→ **Items from a data source**:
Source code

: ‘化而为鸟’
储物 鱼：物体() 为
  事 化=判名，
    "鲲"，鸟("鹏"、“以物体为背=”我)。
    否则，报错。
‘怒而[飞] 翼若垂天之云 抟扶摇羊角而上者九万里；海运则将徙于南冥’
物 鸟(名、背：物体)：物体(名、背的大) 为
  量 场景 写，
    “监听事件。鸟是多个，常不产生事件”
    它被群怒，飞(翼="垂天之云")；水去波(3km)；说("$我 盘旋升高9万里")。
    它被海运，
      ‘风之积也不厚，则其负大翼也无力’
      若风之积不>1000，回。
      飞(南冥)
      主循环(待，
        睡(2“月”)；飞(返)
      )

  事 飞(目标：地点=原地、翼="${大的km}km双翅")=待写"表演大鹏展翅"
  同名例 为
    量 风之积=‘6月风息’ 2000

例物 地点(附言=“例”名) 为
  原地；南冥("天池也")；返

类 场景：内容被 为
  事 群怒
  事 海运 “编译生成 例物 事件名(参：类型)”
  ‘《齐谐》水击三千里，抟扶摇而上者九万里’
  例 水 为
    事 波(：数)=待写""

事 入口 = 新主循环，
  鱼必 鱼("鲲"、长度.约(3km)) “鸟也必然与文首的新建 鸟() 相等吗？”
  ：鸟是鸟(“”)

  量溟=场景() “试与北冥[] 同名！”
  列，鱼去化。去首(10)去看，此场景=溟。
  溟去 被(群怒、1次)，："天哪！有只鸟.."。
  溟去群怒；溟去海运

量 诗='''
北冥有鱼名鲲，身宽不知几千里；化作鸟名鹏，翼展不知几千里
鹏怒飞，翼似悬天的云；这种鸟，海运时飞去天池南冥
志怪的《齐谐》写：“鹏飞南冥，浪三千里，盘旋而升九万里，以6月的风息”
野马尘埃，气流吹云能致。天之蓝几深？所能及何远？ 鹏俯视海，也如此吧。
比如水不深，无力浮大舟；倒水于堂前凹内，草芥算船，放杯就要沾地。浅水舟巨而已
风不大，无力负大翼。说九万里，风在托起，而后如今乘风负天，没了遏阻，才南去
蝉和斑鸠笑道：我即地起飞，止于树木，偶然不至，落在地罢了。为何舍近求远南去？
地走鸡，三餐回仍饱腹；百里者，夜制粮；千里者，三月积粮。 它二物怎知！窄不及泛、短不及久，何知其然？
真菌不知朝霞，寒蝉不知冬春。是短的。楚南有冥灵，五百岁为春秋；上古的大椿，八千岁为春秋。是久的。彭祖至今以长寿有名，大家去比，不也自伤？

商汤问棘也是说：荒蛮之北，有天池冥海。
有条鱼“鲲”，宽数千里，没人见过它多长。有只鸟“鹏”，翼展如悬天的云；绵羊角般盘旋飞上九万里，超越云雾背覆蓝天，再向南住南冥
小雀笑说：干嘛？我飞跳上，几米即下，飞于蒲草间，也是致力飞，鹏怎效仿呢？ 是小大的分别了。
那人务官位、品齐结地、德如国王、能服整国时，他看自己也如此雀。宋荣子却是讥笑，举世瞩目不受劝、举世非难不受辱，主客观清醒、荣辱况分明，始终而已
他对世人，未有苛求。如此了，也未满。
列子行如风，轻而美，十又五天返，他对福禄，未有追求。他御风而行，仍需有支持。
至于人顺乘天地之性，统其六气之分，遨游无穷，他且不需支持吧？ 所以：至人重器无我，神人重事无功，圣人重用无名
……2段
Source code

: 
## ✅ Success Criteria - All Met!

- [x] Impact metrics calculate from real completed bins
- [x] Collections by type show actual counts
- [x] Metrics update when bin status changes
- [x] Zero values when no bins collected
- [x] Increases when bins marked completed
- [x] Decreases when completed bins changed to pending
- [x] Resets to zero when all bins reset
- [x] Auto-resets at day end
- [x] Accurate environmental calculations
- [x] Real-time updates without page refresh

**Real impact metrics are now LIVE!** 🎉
---
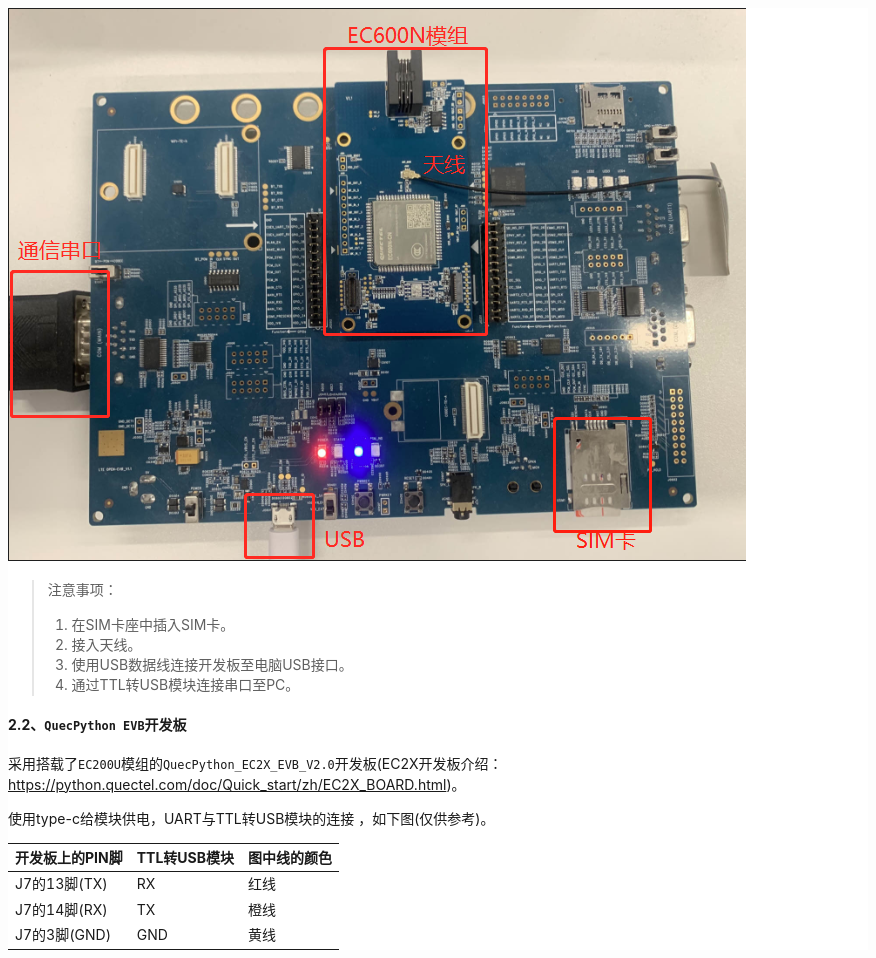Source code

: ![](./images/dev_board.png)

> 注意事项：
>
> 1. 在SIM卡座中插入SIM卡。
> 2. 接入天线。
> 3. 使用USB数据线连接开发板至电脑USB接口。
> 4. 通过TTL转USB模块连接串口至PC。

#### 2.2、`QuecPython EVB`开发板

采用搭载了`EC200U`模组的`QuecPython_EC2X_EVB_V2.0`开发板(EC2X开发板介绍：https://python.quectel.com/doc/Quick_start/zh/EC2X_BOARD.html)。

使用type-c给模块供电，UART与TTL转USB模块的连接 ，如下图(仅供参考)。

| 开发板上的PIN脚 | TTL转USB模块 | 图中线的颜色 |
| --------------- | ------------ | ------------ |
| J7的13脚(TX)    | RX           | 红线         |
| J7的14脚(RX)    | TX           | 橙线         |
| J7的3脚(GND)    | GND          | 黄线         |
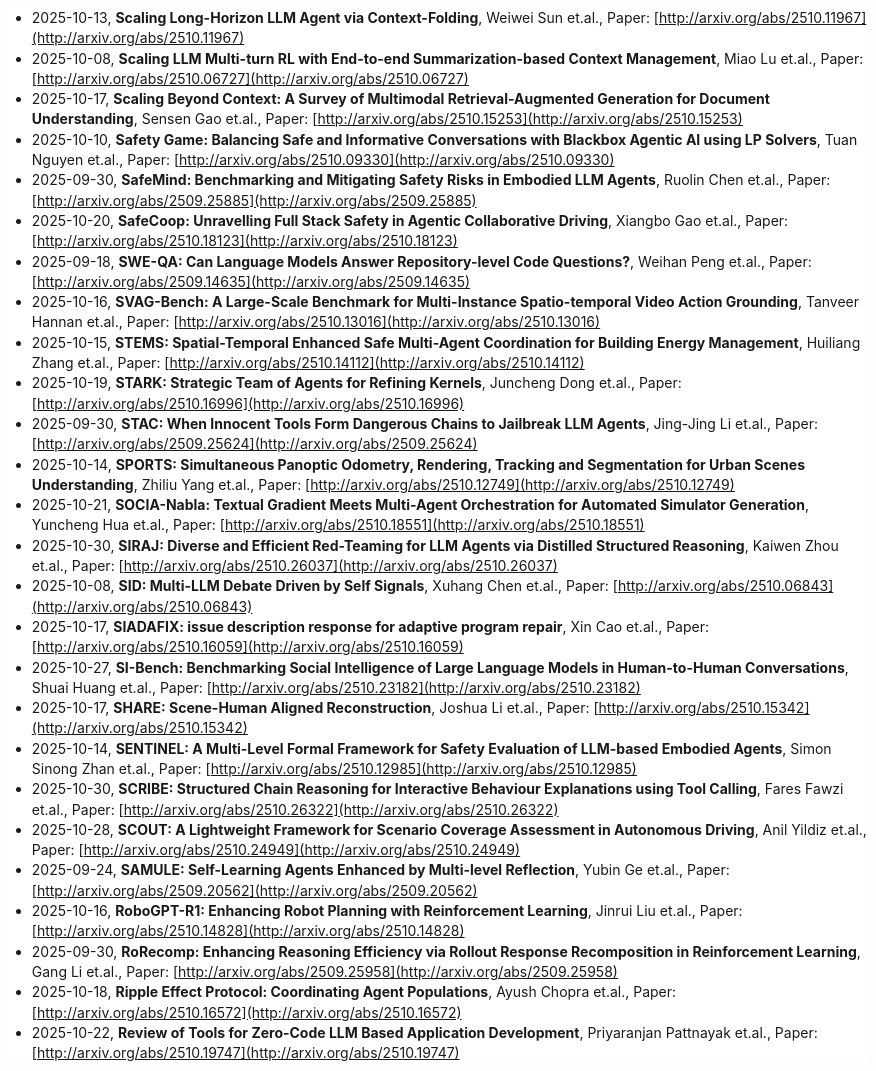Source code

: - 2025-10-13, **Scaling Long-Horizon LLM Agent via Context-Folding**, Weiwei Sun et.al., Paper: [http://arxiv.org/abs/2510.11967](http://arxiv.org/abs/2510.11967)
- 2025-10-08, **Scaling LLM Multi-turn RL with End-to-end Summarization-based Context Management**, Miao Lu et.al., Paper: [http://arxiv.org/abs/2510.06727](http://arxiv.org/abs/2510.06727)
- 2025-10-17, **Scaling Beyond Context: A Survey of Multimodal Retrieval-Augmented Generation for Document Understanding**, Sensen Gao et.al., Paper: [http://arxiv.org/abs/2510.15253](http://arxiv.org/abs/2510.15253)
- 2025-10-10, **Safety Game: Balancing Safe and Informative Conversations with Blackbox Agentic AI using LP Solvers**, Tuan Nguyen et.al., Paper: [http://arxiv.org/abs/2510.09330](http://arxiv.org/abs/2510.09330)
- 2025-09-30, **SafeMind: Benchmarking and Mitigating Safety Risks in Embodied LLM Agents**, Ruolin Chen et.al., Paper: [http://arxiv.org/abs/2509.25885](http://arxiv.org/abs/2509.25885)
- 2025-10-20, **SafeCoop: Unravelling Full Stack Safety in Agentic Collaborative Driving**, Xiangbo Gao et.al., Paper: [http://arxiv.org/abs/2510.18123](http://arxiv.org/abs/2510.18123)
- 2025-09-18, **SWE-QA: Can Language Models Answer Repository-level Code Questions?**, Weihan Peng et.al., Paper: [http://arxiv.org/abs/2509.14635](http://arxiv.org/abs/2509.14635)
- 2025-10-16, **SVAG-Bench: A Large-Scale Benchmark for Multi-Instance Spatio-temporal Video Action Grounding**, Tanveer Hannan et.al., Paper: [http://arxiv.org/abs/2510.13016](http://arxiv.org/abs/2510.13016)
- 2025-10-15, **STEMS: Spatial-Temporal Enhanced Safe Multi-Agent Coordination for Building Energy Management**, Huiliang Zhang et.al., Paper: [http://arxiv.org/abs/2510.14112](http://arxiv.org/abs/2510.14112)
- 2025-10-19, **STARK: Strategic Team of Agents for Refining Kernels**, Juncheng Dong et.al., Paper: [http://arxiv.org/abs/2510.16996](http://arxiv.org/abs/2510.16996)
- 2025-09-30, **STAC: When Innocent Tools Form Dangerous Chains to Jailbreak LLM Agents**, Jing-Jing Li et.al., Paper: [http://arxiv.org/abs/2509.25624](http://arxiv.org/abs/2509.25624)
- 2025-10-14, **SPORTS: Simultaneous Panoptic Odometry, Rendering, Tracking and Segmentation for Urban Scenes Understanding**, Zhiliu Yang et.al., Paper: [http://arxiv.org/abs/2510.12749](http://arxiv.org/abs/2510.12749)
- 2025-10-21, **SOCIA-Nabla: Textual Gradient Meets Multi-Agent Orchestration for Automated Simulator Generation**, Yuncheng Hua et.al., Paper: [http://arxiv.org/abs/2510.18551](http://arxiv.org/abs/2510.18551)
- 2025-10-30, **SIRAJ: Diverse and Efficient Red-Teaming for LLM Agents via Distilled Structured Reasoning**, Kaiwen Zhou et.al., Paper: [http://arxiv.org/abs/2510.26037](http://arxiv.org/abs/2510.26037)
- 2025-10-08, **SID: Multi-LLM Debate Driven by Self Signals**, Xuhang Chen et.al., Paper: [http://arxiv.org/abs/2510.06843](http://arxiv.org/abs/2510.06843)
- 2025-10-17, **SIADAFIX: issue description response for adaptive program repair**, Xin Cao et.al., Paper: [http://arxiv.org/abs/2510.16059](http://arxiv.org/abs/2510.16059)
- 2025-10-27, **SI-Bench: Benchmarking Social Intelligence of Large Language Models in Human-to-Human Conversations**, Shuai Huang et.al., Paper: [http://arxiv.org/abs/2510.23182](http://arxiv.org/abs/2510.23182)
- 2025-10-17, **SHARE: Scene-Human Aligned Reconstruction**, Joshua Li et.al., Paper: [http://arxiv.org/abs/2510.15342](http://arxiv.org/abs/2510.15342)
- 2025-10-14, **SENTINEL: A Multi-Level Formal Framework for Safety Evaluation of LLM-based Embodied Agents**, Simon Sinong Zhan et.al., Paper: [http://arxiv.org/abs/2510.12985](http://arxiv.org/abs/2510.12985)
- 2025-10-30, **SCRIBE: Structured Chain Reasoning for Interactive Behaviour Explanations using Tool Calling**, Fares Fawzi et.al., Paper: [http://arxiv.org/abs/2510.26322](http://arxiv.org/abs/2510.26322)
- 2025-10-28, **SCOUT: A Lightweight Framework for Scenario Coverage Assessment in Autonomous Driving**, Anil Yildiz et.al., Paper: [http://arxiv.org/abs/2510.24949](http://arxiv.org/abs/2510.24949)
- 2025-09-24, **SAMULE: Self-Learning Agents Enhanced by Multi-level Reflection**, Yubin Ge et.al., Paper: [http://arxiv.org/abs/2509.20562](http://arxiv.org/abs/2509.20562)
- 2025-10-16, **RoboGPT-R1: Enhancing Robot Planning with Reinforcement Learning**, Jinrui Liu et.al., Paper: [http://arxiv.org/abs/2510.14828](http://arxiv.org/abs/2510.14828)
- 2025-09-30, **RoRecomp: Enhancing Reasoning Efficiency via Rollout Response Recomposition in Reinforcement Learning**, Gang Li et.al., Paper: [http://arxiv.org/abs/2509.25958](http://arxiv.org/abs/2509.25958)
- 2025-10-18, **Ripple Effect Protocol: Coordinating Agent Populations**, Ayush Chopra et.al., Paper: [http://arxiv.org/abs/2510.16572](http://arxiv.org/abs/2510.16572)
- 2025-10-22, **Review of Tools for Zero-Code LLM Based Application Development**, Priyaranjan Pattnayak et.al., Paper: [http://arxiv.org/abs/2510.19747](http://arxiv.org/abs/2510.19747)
* * *
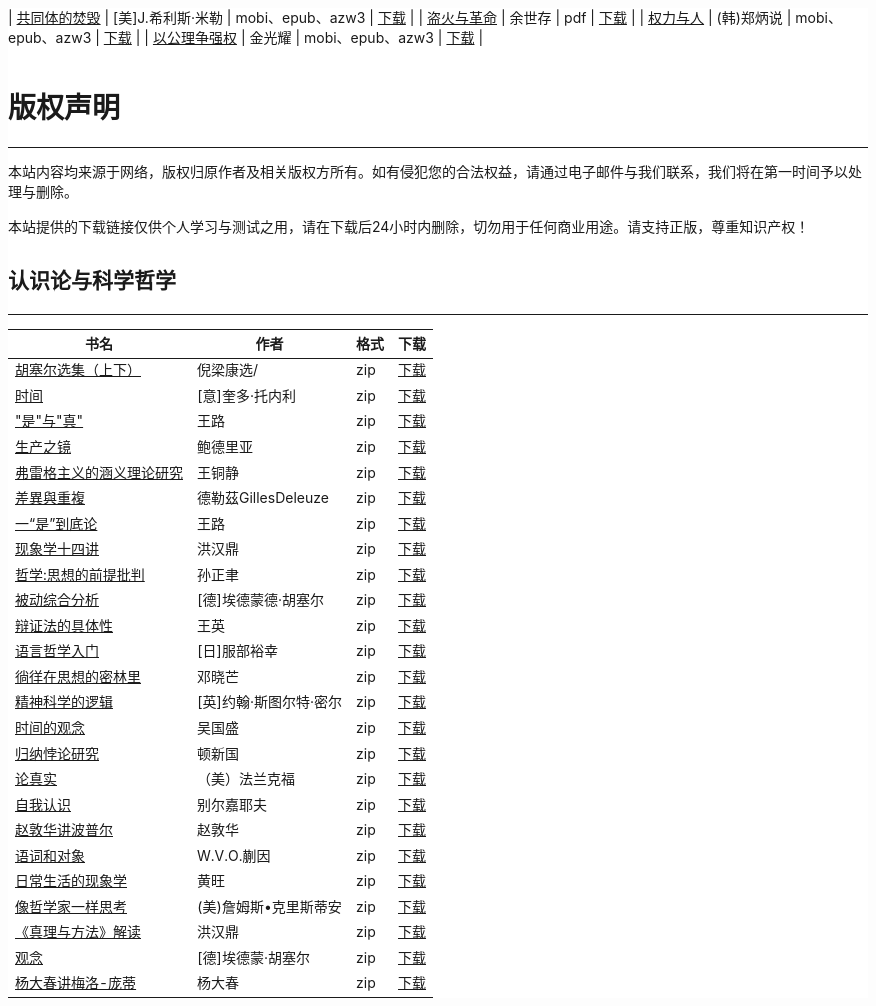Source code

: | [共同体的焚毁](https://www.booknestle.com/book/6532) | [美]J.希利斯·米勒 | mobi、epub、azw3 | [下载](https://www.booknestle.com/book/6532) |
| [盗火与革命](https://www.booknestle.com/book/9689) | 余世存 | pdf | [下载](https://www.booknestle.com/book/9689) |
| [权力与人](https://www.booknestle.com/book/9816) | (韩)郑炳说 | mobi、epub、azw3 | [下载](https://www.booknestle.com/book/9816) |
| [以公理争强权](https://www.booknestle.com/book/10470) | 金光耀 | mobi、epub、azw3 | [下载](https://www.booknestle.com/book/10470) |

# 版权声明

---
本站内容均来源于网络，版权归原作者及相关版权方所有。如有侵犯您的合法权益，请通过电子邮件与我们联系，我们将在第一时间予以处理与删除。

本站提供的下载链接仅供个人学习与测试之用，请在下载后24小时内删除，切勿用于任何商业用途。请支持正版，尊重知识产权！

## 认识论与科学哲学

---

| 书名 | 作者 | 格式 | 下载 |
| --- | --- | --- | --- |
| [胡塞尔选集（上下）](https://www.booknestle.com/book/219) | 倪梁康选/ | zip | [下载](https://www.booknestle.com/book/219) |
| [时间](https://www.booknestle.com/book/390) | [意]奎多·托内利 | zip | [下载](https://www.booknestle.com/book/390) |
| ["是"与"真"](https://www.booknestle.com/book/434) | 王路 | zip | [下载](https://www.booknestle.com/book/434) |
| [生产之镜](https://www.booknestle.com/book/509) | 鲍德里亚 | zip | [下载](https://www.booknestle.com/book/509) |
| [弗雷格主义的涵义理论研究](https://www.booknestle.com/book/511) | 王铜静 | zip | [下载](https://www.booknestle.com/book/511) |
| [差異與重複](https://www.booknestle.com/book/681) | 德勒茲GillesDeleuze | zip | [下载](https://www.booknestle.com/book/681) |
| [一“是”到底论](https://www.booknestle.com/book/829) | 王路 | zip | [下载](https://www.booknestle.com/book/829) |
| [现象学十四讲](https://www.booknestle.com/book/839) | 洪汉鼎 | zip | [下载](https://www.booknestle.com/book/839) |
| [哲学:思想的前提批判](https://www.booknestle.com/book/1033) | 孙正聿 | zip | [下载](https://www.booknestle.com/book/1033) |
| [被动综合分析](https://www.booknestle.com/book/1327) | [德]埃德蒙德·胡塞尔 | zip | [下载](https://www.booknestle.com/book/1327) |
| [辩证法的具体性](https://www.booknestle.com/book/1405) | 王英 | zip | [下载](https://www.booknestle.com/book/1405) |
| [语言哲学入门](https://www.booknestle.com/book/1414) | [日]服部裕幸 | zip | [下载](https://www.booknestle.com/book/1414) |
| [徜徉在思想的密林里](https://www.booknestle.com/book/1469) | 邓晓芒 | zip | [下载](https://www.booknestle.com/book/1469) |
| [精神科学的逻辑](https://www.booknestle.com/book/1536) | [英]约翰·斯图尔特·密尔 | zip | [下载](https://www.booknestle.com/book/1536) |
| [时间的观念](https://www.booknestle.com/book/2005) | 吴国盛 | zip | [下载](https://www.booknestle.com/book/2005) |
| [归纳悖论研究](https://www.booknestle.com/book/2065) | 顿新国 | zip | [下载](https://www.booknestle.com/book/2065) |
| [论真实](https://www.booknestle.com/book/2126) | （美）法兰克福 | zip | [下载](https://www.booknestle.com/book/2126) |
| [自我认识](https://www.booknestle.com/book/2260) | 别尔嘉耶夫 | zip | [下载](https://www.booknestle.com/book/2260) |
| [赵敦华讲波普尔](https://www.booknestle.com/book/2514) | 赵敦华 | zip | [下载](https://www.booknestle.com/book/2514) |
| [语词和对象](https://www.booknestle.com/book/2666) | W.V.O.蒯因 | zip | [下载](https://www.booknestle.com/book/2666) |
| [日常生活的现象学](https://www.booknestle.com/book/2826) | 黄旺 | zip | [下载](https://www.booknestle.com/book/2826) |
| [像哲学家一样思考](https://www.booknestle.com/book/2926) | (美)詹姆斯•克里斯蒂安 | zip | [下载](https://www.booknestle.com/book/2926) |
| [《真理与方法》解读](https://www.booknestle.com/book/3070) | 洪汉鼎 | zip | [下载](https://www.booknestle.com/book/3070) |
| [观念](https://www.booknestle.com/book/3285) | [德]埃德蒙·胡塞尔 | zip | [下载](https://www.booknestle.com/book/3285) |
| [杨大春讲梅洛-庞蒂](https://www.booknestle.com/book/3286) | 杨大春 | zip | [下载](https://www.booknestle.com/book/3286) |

→ **The problem**: Locate every line above that contains the word "Framework", and copy each such line in full. Treat the match as case-sensitive.

→ **Result of the exercise**:
- 2025-10-14, **SENTINEL: A Multi-Level Formal Framework for Safety Evaluation of LLM-based Embodied Agents**, Simon Sinong Zhan et.al., Paper: [http://arxiv.org/abs/2510.12985](http://arxiv.org/abs/2510.12985)
- 2025-10-28, **SCOUT: A Lightweight Framework for Scenario Coverage Assessment in Autonomous Driving**, Anil Yildiz et.al., Paper: [http://arxiv.org/abs/2510.24949](http://arxiv.org/abs/2510.24949)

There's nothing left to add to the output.